Goal of the exercise: Every entry that follows should be output exactly, and every image in it left out.

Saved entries
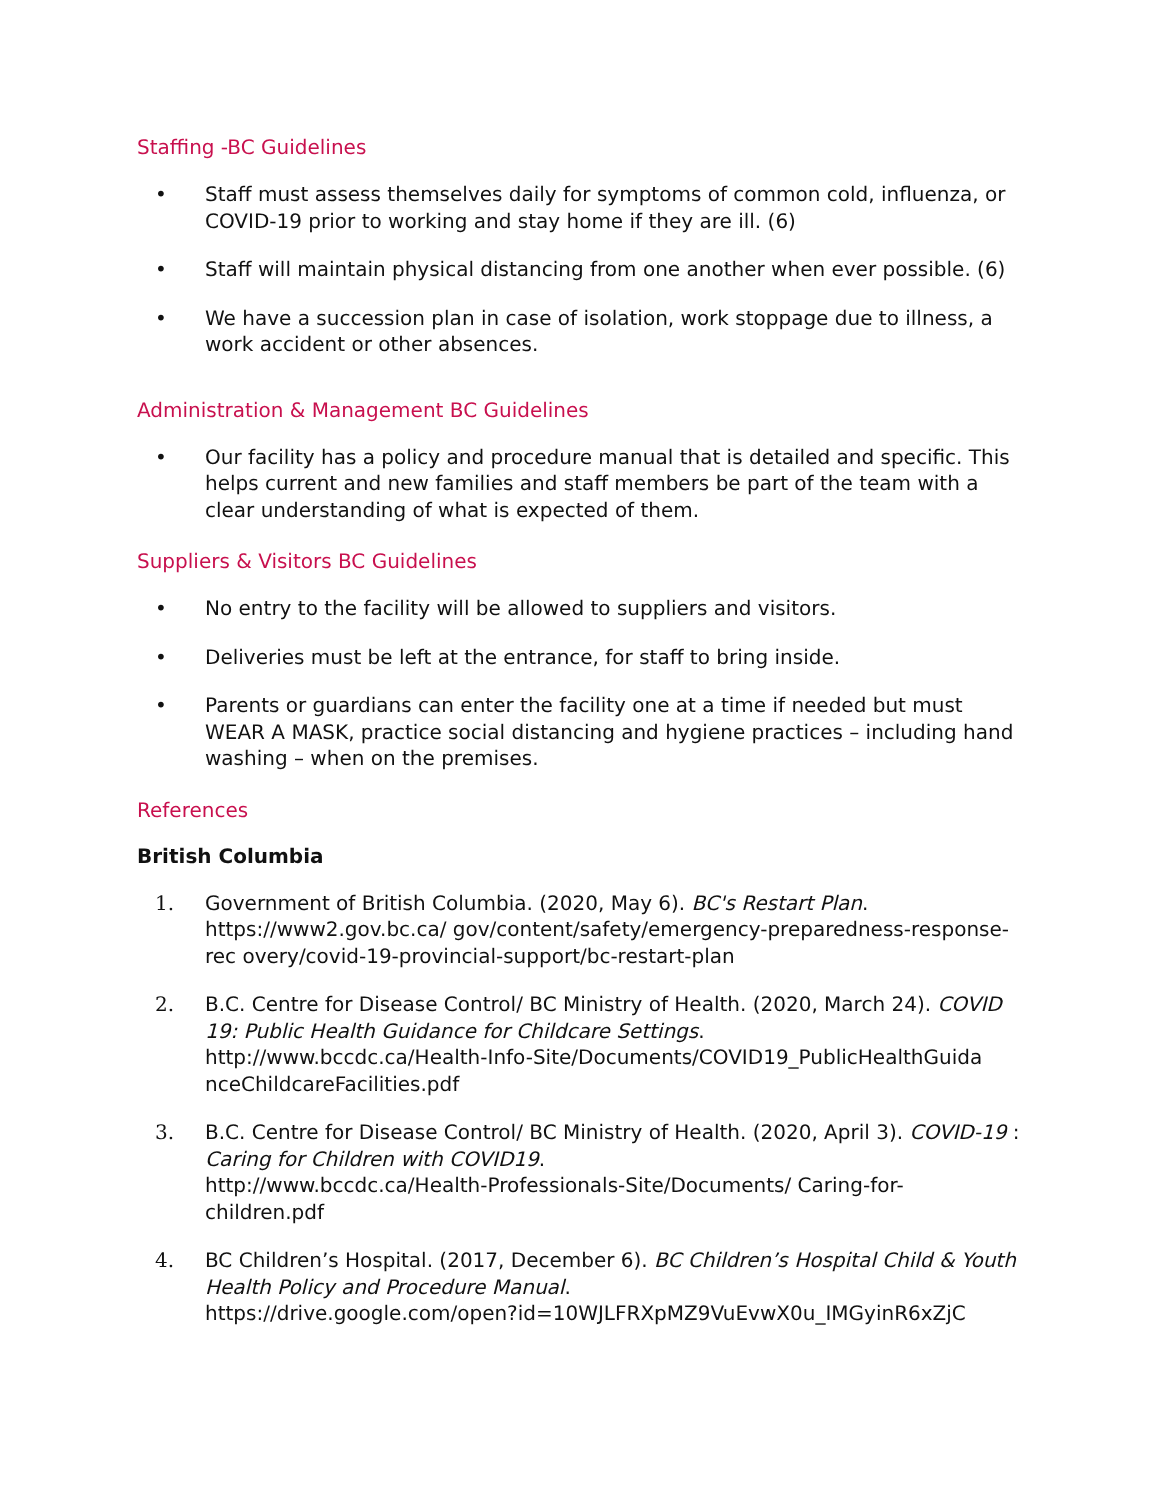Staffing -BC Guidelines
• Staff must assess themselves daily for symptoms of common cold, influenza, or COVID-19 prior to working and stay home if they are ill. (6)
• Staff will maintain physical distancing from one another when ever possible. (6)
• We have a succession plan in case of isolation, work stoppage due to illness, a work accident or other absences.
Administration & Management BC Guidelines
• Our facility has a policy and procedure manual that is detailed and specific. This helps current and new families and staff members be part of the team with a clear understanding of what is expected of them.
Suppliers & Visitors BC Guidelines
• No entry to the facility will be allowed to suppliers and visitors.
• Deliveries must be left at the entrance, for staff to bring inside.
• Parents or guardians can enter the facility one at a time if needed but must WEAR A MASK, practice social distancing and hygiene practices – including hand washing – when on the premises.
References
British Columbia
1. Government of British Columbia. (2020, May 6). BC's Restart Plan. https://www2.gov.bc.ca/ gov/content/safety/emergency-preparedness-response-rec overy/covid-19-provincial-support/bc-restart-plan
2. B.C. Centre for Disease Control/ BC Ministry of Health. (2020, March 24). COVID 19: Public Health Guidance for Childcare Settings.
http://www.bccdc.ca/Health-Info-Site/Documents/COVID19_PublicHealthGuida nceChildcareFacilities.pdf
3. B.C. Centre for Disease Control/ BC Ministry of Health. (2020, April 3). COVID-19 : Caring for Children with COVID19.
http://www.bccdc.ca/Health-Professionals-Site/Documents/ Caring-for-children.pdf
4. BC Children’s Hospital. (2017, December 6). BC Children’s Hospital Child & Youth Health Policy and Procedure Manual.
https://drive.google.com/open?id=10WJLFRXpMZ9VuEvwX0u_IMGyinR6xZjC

Problem solution:
Staffing -BC Guidelines
• Staff must assess themselves daily for symptoms of common cold, influenza, or COVID-19 prior to working and stay home if they are ill. (6)
• Staff will maintain physical distancing from one another when ever possible. (6)
• We have a succession plan in case of isolation, work stoppage due to illness, a work accident or other absences.
Administration & Management BC Guidelines
• Our facility has a policy and procedure manual that is detailed and specific. This helps current and new families and staff members be part of the team with a clear understanding of what is expected of them.
Suppliers & Visitors BC Guidelines
• No entry to the facility will be allowed to suppliers and visitors.
• Deliveries must be left at the entrance, for staff to bring inside.
• Parents or guardians can enter the facility one at a time if needed but must WEAR A MASK, practice social distancing and hygiene practices – including hand washing – when on the premises.
References
British Columbia
1. Government of British Columbia. (2020, May 6). BC's Restart Plan. https://www2.gov.bc.ca/ gov/content/safety/emergency-preparedness-response-rec overy/covid-19-provincial-support/bc-restart-plan
2. B.C. Centre for Disease Control/ BC Ministry of Health. (2020, March 24). COVID 19: Public Health Guidance for Childcare Settings.
http://www.bccdc.ca/Health-Info-Site/Documents/COVID19_PublicHealthGuida nceChildcareFacilities.pdf
3. B.C. Centre for Disease Control/ BC Ministry of Health. (2020, April 3). COVID-19 : Caring for Children with COVID19.
http://www.bccdc.ca/Health-Professionals-Site/Documents/ Caring-for-children.pdf
4. BC Children’s Hospital. (2017, December 6). BC Children’s Hospital Child & Youth Health Policy and Procedure Manual.
https://drive.google.com/open?id=10WJLFRXpMZ9VuEvwX0u_IMGyinR6xZjC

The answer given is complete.